___ Text section

Thus the invention may be adapted in many ways to provide products
across virtually the whole range of current paper specifications;
it is possible for example to provide tinted papers, papers with
textured surfaces, papers with smooth surfaces, coated papers for
colour printing, etc.
[0030] Although it is possible to use a primer coat on each outer
sheet to achieve the desired opacity, smoothness and hold-out for
the outer sheets of the final laminated product, uncoated papers
can be used for one of the outer sheets, for example fairly high
grammage calendered pigment-loaded pipers or board, and this aspect
provides a preferred embodiment of the invention. The minimum
acceptable grammage will depend on a variety of factors,
particularly pigment content and type, but typically is around 100
g m.sup.-2. Where the product contains only one outer sheet bearing
an inward-facing primer coat, magnetic data is preferably written
to and read from the side of the product carrying the primer
coating.
[0031] The present invention finds particularly useful application
in the field of pressure-sensitive copying papers, also known as
carbonless copying papers. Various types of pressure-sensitive
copying paper are known, of which the most widely used is the
transfer type. A business forms set using the transfer type of
pressure-sensitive copying paper comprises an upper sheet (usually
known as a "CB" sheet) coated on its lower surface with
microcapsules containing a solution in an oil solvent or solvent
composition of at least one chromogenic material and a lower sheet
(usually known as a "CF" sheet) coated on its upper surface with a
colour developer composition. If more than one copy is required,
one or more intermediate sheets (usually known as "CFB" sheets) are
provided, each of which is coated on its lower surface with
microcapsules and on its upper surface with colour developer
composition. Imaging pressure exerted on the sheets by writing,
typing or impact printing ruptures the microcapsules, thereby
releasing and transferring chromogenic material solution on to the
colour developer composition and giving rise to a chemical reaction
which develops the colour of the chromogenic material and so
produces a copy image. In a variant of the above-described
arrangement, the solution of chromogenic material may be present as
dispersed droplets in a continuous pressure-rupturable matrix
instead of being contained within discrete pressure-rupturable
microcapsules. In another type of pressure-sensitive copying system
usually known as a self-contained or autogenous system,
microcapsules and colour developing co-reactant material are coated
onto the same surface of a sheet, and writing, typing or printing
on a sheet placed above the thus-coated sheet causes the
microcapsules to rupture and release the solution of chromogenic
material, which then reacts with the colour developing material on
the sheet to produce a coloured image.

______

→ **Tasks for this exercise**:
1. Please condense the paragraph of the paper passage that begins "The present invention finds particularly useful application" into a short list of its main facts.
2. According to the paper passage, what is the upper sheet in a transfer-type business forms set usually called?

___ Data listing

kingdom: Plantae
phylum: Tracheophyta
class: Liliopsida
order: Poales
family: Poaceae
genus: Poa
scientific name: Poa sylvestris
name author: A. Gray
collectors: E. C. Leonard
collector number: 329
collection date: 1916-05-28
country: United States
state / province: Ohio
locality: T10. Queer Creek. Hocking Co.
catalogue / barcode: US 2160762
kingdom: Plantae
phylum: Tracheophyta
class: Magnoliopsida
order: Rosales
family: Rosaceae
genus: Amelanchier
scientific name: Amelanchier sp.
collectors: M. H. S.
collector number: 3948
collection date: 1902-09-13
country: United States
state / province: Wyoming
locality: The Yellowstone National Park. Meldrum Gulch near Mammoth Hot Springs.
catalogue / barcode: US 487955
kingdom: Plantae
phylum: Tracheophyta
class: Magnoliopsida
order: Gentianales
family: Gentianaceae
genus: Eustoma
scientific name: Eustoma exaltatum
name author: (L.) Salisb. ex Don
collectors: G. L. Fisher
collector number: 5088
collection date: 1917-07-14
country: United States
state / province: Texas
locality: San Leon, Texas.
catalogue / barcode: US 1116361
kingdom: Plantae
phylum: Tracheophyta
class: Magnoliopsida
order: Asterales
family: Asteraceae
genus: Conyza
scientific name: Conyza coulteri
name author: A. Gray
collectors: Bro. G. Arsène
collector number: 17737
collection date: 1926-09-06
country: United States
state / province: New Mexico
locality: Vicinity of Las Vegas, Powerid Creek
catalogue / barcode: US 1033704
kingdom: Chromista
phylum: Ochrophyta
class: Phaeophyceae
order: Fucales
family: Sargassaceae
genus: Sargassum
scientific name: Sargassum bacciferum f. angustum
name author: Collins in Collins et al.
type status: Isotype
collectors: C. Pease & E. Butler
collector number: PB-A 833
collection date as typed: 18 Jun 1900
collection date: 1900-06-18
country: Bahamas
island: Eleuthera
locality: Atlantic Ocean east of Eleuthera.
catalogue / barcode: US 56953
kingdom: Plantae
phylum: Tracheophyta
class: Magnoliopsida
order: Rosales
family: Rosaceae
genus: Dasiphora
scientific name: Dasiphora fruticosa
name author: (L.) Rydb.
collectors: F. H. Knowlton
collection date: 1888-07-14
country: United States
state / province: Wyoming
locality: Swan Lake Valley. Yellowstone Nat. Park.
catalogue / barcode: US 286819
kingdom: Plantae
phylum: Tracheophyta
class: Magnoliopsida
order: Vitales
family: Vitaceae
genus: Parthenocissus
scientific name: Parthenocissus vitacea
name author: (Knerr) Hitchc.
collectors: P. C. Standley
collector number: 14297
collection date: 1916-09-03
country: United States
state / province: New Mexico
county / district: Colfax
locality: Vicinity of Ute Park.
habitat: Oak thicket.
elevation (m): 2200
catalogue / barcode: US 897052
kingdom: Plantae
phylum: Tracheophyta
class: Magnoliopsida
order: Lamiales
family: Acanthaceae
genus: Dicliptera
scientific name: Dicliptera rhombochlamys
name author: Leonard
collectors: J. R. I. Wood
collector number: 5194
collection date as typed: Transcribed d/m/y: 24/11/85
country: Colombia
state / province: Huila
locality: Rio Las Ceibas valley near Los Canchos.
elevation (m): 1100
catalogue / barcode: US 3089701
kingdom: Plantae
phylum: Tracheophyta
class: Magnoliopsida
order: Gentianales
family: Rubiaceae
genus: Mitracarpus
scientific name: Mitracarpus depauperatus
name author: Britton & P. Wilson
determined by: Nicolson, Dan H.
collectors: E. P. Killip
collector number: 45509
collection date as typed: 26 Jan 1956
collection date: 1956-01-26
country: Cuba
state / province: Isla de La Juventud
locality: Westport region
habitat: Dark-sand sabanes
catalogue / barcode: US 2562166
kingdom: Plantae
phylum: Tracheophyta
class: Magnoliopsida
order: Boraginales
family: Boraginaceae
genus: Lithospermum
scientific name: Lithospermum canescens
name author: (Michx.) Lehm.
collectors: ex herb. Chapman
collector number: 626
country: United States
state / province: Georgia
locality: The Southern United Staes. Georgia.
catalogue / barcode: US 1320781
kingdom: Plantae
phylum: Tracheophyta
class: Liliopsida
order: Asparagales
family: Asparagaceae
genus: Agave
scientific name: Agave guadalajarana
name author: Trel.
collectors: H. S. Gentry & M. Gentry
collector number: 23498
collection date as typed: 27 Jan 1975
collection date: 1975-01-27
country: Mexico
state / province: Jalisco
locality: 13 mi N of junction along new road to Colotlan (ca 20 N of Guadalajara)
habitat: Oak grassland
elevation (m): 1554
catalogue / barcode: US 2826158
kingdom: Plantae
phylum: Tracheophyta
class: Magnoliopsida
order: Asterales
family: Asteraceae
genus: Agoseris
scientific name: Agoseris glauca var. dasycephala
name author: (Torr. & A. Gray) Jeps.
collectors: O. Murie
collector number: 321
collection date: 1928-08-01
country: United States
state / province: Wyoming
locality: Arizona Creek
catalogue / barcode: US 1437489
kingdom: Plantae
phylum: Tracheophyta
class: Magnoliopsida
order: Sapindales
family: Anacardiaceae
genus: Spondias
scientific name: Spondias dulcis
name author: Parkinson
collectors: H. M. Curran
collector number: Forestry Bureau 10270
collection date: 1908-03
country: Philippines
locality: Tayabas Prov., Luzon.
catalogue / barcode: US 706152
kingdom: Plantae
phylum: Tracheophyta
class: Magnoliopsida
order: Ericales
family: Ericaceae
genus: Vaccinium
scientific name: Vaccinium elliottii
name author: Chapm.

______

→ **Answers for this exercise**:
1.
- The invention is especially useful for pressure-sensitive (carbonless) copying papers.
- The transfer type is the most widely used. In a forms set, an upper "CB" sheet has microcapsules of chromogenic material dissolved in oil solvent on its lower surface. A lower "CF" sheet has color developer on its upper surface.
- For more than one copy, intermediate "CFB" sheets carry microcapsules on the lower surface and developer on the upper surface.
- Writing, typing or impact printing ruptures the microcapsules, and the released solution transfers to the developer. The resulting reaction develops the color and produces a copy image.
- In a variant, the chromogenic solution is held as dispersed droplets in a continuous pressure-rupturable matrix instead of in microcapsules.
- In self-contained (autogenous) systems, microcapsules and developer are coated on the same surface. Writing, typing or printing on a sheet above releases the solution, which reacts to form a colored image.

2. A "CB" sheet.